## THE TASK
Please repeat exactly the lines below from the one containing "right eye: (575, 454)" down to the one containing "left eye: (640, 453)", both included, and nothing else.

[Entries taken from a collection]
────────────────────

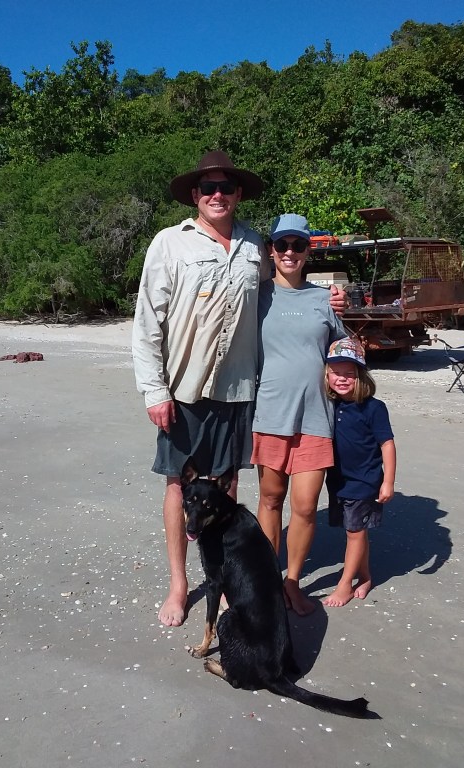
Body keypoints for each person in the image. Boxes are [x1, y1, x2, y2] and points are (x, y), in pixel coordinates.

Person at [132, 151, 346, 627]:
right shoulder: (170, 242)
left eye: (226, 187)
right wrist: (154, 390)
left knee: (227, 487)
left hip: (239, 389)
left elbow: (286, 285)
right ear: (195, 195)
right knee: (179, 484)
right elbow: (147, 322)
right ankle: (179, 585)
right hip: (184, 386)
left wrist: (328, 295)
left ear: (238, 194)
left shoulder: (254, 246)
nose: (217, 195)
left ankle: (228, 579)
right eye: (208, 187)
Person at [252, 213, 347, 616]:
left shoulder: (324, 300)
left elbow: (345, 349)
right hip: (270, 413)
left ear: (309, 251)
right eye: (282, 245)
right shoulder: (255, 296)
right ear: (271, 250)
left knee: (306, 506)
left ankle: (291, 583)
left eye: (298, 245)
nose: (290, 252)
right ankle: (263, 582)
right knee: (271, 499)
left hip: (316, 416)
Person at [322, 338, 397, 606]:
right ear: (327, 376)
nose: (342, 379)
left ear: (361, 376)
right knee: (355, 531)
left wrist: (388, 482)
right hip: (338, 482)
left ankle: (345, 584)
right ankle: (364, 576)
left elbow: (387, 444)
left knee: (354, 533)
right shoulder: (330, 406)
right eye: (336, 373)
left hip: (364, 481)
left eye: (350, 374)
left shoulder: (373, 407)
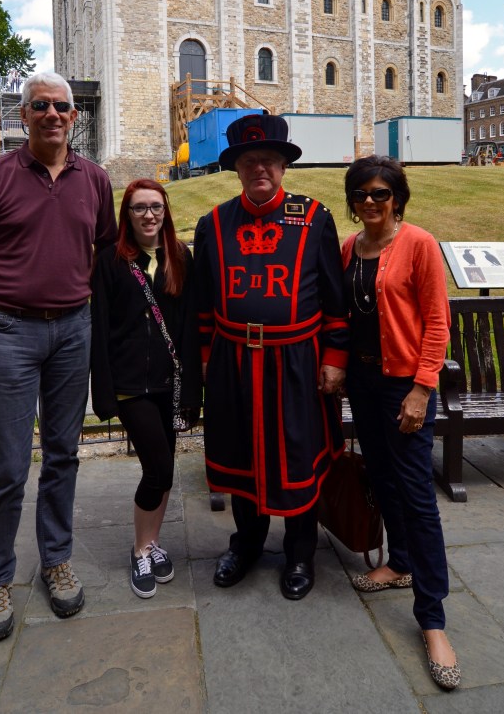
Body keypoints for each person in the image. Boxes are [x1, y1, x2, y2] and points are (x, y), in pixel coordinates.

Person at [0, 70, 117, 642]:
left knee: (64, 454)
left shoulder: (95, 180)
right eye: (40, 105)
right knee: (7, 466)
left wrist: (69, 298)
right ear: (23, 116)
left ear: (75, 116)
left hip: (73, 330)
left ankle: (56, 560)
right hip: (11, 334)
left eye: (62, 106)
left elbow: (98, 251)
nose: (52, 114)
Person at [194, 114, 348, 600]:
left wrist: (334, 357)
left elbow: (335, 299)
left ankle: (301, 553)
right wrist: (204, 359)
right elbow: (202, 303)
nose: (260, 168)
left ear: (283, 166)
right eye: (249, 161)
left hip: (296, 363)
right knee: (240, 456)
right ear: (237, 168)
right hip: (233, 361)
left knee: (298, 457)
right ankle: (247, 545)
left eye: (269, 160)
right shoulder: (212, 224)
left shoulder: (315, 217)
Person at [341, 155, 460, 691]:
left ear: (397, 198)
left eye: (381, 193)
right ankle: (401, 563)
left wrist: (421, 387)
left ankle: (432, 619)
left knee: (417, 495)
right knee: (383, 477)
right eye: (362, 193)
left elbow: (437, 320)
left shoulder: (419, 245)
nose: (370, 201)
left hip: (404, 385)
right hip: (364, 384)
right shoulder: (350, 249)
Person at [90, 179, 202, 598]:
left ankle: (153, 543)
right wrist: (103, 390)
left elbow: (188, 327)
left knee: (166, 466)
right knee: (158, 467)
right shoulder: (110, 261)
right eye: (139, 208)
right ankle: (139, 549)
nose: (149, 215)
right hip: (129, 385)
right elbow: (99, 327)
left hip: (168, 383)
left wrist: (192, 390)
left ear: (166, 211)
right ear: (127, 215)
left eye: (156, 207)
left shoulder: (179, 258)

────────────────────

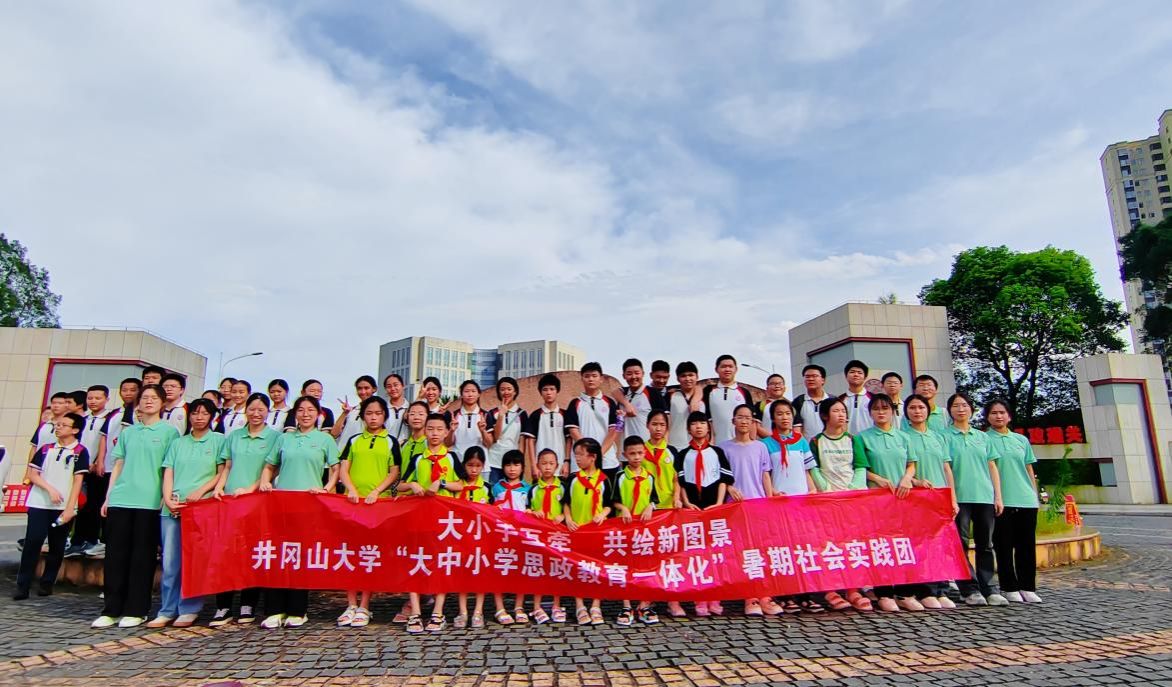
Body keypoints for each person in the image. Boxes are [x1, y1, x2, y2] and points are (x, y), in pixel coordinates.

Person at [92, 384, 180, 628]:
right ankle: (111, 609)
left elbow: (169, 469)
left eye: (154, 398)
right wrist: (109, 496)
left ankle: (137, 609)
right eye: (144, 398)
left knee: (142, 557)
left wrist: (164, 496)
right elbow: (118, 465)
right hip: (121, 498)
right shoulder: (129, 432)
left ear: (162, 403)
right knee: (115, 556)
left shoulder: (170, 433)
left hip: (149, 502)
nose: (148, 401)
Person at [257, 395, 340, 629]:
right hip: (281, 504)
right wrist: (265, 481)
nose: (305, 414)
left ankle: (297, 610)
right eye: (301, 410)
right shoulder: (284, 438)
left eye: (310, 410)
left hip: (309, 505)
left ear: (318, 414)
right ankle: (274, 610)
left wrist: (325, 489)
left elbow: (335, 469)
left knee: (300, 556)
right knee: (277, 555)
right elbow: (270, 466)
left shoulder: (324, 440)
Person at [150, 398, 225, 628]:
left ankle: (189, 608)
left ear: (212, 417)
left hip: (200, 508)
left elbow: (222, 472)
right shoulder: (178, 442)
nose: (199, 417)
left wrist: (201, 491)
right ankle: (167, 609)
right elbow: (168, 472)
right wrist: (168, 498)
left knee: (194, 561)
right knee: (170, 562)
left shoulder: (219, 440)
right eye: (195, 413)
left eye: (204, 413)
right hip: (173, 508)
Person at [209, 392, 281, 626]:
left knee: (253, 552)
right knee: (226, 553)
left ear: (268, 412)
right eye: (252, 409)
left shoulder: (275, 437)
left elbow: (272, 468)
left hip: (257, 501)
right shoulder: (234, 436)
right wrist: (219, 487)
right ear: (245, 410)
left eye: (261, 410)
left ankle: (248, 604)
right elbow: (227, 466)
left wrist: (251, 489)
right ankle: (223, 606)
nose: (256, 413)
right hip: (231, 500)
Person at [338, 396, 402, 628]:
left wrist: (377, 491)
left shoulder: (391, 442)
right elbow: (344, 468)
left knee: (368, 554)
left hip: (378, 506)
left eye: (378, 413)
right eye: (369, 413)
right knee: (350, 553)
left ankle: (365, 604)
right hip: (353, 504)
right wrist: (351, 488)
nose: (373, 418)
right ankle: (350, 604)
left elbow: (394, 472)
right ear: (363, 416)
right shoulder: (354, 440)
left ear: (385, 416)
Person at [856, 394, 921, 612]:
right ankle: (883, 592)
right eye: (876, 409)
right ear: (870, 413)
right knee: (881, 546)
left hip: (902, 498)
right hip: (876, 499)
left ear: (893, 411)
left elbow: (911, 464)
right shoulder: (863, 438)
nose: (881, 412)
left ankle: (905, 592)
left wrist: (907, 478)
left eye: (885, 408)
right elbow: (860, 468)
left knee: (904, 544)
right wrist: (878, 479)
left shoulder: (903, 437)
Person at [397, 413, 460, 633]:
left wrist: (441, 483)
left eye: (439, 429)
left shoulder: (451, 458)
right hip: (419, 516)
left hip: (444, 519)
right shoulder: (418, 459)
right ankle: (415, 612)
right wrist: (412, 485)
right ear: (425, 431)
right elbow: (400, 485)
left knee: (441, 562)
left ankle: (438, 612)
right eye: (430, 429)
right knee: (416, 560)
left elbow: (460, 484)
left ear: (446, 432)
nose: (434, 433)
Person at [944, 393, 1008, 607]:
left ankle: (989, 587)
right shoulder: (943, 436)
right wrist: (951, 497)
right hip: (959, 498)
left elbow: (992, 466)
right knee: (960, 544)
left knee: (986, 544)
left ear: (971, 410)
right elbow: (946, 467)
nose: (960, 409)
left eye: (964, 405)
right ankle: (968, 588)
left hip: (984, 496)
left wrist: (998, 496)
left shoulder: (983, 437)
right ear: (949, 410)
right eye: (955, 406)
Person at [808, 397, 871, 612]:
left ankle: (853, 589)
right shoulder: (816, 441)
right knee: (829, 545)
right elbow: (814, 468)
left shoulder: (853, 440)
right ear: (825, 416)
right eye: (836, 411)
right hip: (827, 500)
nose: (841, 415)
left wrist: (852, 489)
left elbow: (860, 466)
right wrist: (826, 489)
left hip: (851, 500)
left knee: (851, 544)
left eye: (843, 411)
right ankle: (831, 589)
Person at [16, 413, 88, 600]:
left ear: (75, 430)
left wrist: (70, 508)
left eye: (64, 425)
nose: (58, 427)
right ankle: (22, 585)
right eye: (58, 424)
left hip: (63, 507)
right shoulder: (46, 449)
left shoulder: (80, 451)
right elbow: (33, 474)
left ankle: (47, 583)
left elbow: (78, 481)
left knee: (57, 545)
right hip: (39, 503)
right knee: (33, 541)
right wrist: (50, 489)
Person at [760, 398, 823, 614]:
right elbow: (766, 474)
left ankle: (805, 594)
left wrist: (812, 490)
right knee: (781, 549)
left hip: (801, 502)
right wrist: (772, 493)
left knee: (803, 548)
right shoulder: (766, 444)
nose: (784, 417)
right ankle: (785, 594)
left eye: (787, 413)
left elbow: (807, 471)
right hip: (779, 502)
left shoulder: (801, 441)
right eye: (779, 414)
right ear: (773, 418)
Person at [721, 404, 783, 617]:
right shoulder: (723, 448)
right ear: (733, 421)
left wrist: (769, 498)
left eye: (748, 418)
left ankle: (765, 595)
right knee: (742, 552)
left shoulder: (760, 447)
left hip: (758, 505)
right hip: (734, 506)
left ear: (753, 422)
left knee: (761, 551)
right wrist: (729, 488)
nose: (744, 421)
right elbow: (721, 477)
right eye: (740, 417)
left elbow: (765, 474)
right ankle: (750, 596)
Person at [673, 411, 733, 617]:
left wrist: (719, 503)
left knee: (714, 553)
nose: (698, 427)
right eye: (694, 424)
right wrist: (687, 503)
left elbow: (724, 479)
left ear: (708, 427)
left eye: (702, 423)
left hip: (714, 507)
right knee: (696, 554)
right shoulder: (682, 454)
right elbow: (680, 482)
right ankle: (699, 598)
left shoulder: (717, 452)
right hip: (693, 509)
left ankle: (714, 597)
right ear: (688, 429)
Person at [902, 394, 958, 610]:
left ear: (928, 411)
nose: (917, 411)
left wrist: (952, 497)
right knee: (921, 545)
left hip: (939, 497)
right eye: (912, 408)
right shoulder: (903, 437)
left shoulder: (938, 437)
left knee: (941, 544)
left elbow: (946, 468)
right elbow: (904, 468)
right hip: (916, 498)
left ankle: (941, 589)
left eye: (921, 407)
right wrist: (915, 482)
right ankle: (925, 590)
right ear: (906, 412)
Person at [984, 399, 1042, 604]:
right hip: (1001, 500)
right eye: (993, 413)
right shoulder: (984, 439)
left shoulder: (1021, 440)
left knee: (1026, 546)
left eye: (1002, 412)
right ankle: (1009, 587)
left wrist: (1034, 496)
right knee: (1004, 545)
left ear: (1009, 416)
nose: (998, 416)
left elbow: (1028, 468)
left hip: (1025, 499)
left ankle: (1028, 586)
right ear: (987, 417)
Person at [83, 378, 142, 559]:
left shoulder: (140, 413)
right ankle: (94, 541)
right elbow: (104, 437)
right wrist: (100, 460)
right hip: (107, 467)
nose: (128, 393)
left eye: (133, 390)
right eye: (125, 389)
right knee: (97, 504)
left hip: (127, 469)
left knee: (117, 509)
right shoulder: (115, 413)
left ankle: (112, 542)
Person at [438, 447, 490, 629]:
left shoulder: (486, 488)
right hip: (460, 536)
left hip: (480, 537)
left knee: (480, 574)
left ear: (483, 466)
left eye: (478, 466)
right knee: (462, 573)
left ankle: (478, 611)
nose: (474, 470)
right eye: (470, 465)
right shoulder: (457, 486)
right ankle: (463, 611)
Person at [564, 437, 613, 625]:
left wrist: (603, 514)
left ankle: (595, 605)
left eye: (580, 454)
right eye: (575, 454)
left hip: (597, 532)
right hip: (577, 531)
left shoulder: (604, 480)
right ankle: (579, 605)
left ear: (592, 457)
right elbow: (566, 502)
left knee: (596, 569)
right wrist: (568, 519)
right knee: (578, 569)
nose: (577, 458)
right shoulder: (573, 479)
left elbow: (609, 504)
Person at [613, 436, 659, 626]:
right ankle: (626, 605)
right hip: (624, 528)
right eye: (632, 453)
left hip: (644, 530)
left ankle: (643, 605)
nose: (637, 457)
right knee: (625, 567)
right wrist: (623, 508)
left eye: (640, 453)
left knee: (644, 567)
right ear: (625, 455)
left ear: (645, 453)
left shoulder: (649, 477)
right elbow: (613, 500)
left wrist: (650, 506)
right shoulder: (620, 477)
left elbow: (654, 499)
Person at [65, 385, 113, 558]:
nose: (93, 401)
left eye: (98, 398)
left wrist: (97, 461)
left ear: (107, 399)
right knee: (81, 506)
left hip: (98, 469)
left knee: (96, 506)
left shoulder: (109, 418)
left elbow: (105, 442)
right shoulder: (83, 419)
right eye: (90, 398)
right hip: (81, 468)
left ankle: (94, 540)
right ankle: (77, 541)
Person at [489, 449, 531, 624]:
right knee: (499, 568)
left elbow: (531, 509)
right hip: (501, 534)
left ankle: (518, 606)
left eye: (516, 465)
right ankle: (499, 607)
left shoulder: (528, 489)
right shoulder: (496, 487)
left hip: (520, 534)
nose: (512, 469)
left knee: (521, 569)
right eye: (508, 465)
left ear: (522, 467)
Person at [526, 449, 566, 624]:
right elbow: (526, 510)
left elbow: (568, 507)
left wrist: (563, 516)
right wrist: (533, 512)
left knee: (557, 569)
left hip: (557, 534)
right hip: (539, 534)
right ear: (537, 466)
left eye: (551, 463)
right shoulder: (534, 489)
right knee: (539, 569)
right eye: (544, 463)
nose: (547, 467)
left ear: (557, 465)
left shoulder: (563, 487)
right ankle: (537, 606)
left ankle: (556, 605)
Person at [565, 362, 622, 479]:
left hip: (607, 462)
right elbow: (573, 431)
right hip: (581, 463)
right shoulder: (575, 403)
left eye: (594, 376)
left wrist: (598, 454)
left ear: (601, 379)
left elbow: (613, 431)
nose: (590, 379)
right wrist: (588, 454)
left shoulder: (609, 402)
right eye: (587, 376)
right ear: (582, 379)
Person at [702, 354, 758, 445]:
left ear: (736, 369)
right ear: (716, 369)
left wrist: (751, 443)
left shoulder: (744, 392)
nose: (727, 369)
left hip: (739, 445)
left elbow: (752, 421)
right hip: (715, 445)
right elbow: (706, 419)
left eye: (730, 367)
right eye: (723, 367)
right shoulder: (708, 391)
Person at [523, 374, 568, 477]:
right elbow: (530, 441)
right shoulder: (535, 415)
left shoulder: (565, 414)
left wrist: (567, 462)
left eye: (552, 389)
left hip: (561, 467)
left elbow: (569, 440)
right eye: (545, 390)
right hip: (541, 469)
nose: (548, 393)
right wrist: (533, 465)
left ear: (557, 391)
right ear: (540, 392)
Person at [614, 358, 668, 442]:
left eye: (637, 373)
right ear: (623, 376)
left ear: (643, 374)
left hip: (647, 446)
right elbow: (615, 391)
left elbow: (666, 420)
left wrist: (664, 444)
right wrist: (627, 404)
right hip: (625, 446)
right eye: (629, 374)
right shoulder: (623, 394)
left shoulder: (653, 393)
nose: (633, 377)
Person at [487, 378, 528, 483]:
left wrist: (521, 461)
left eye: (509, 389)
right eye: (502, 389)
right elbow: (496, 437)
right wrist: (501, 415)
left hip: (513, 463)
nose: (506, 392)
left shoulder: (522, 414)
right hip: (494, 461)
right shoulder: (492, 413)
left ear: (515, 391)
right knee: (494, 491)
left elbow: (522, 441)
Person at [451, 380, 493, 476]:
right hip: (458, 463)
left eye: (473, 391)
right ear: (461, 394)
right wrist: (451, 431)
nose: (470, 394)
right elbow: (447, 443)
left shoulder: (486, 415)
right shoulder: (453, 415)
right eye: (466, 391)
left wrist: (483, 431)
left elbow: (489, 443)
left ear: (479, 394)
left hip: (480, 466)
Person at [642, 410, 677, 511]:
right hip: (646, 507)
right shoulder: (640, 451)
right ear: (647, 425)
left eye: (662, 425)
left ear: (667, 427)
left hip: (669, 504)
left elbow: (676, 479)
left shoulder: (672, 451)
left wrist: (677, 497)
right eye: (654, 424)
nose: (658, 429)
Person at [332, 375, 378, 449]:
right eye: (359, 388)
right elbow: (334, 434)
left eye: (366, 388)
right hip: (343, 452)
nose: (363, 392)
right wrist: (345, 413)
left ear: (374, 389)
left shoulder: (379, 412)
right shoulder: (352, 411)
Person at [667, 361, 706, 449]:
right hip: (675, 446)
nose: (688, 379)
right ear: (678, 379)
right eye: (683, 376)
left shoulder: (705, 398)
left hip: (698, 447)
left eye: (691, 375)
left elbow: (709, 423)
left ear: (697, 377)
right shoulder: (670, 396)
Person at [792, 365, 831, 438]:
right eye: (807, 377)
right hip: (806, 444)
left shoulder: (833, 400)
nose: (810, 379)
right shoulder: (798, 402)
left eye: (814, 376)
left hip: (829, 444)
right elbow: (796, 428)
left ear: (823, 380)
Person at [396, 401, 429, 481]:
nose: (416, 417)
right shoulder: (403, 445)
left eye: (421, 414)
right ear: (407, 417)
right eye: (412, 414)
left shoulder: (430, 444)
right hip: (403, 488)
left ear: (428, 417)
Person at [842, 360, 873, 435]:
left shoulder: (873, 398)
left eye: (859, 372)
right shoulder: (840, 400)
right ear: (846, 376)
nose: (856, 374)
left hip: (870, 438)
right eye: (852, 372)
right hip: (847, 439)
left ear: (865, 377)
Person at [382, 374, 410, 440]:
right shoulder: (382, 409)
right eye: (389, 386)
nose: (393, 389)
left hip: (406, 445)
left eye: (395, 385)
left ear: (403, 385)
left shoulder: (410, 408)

────────────────────

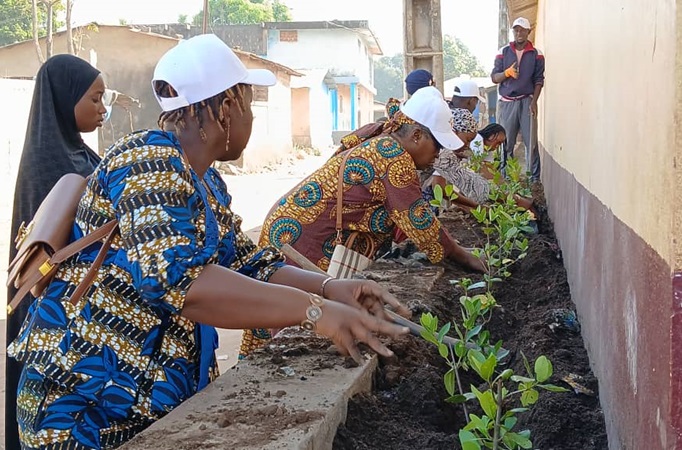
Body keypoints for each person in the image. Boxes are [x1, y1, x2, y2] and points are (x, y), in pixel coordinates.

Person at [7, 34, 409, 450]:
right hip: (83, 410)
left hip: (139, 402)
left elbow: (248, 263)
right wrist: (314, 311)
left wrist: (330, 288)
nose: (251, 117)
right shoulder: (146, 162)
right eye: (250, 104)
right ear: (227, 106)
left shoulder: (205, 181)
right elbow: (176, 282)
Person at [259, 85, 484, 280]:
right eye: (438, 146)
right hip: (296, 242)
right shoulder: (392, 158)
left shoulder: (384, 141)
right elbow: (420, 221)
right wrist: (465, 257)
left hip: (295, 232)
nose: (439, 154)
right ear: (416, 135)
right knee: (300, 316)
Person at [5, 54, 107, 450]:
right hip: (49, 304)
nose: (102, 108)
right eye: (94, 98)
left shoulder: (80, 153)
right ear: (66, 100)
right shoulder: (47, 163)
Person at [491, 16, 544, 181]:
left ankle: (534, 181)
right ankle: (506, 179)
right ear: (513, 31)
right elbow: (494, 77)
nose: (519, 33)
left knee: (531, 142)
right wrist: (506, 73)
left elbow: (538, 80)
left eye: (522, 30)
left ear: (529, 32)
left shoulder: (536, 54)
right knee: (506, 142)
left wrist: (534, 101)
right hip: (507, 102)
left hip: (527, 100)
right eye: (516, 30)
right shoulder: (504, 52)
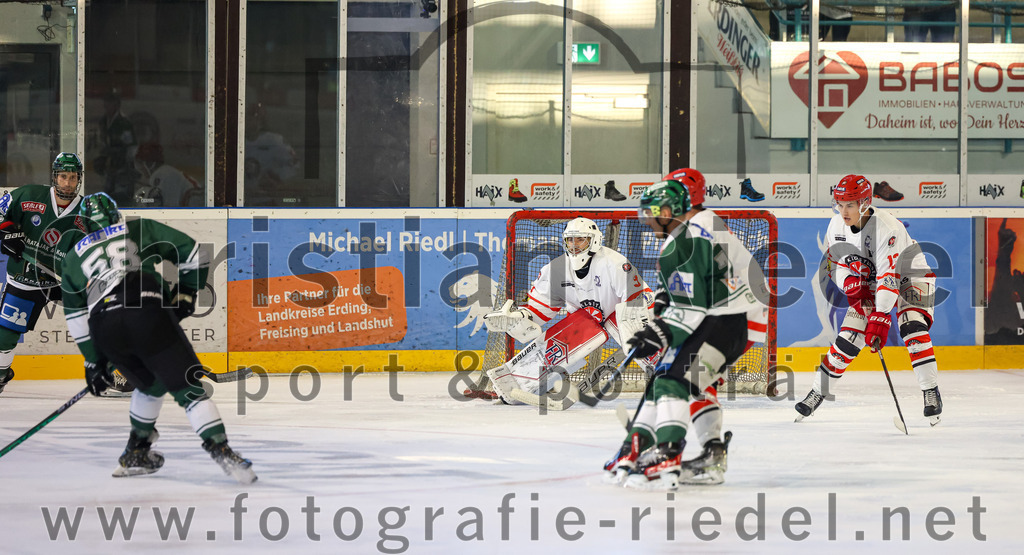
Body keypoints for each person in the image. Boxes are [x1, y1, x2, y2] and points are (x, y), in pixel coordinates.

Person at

────────────────────

## RESPONSE TO THE EXERCISE
right eye: (575, 454)
left hip: (597, 532)
right hip: (577, 531)
left shoulder: (604, 480)
right ankle: (579, 605)
left ear: (592, 457)
right elbow: (566, 502)
left knee: (596, 569)
right wrist: (568, 519)
right knee: (578, 569)
nose: (577, 458)
right shoulder: (573, 479)
left elbow: (609, 504)
Person at [613, 436, 659, 626]:
right ankle: (626, 605)
right hip: (624, 528)
right eye: (632, 453)
left hip: (644, 530)
left ankle: (643, 605)
nose: (637, 457)
right knee: (625, 567)
right wrist: (623, 508)
left eye: (640, 453)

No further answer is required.